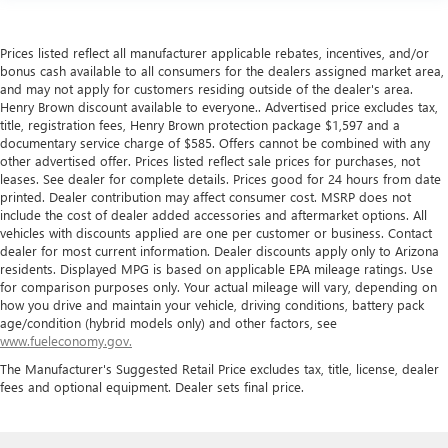
Prices listed reflect all manufacturer applicable rebates, incentives, and/or
bonus cash available to all consumers for the dealers assigned market area,
and may not apply for customers residing outside of the dealer's area.
Henry Brown discount available to everyone.. Advertised price excludes tax,
title, registration fees, Henry Brown protection package $1,597 and a
documentary service charge of $585. Offers cannot be combined with any
other advertised offer. Prices listed reflect sale prices for purchases, not
leases. See dealer for complete details. Prices good for 24 hours from date
printed. Dealer contribution may affect consumer cost. MSRP does not
include the cost of dealer added accessories and aftermarket options. All
vehicles with discounts applied are one per customer or business. Contact
dealer for most current information. Dealer discounts apply only to Arizona
residents. Displayed MPG is based on applicable EPA mileage ratings. Use
for comparison purposes only. Your actual mileage will vary, depending on
how you drive and maintain your vehicle, driving conditions, battery pack
age/condition (hybrid models only) and other factors, see
www.fueleconomy.gov.
The Manufacturer's Suggested Retail Price excludes tax, title, license, dealer
fees and optional equipment. Dealer sets final price.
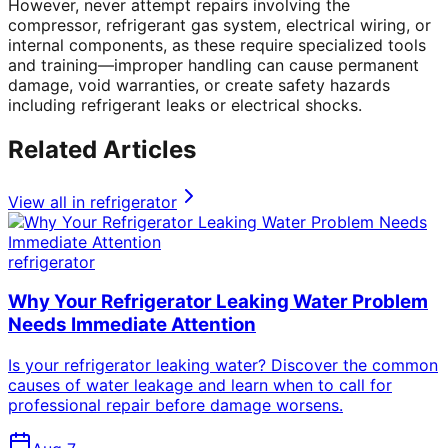
However, never attempt repairs involving the
compressor, refrigerant gas system, electrical wiring, or
internal components, as these require specialized tools
and training—improper handling can cause permanent
damage, void warranties, or create safety hazards
including refrigerant leaks or electrical shocks.
Related Articles
View all in
refrigerator
refrigerator
Why Your Refrigerator Leaking Water Problem
Needs Immediate Attention
Is your refrigerator leaking water? Discover the common
causes of water leakage and learn when to call for
professional repair before damage worsens.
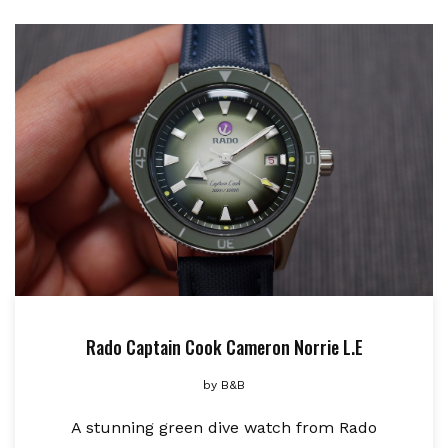
Rado Captain Cook Cameron Norrie L.E
by
B&B
A stunning green dive watch from Rado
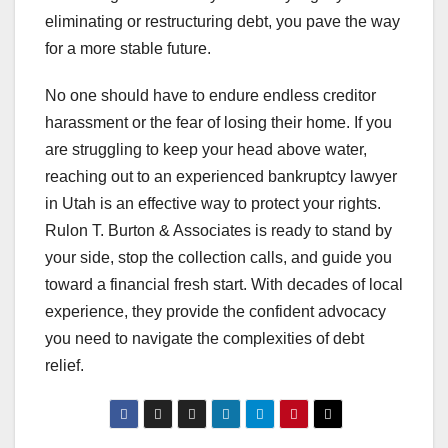
eliminating or restructuring debt, you pave the way
for a more stable future.
No one should have to endure endless creditor
harassment or the fear of losing their home. If you
are struggling to keep your head above water,
reaching out to an experienced bankruptcy lawyer
in Utah is an effective way to protect your rights.
Rulon T. Burton & Associates is ready to stand by
your side, stop the collection calls, and guide you
toward a financial fresh start. With decades of local
experience, they provide the confident advocacy
you need to navigate the complexities of debt
relief.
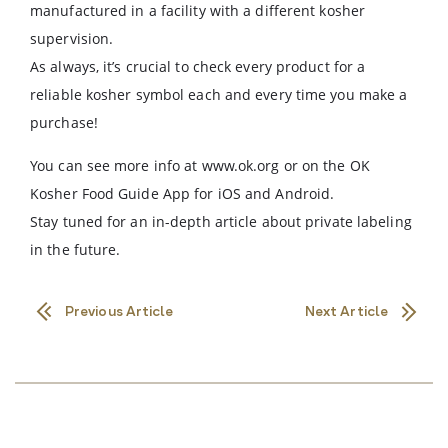
manufactured in a facility with a different kosher
supervision.
As always, it’s crucial to check every product for a
reliable kosher symbol each and every time you make a
purchase!
You can see more info at www.ok.org or on the OK
Kosher Food Guide App for iOS and Android.
Stay tuned for an in-depth article about private labeling
in the future.
Previous Article
Next Article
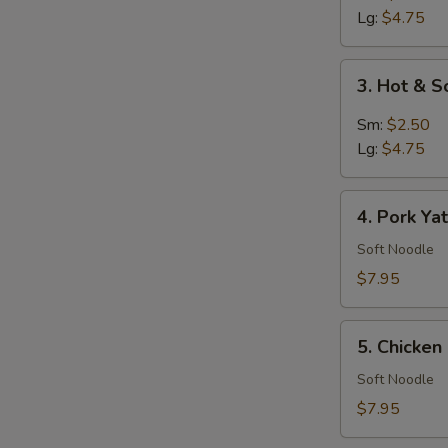
Soup
Lg:
$4.75
3.
3. Hot & 
Hot
&
Sm:
$2.50
Sour
Lg:
$4.75
Soup
4.
4. Pork Ya
Pork
Yat
Soft Noodle
Gaw
$7.95
Mein
5.
5. Chicke
Chicken
Noodle
Soft Noodle
Soup
$7.95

——

▸ Task objective:
Within the listing, how many lines carry the word "reflect"? Answer with the number alone.

▸ Response for this exercise:
2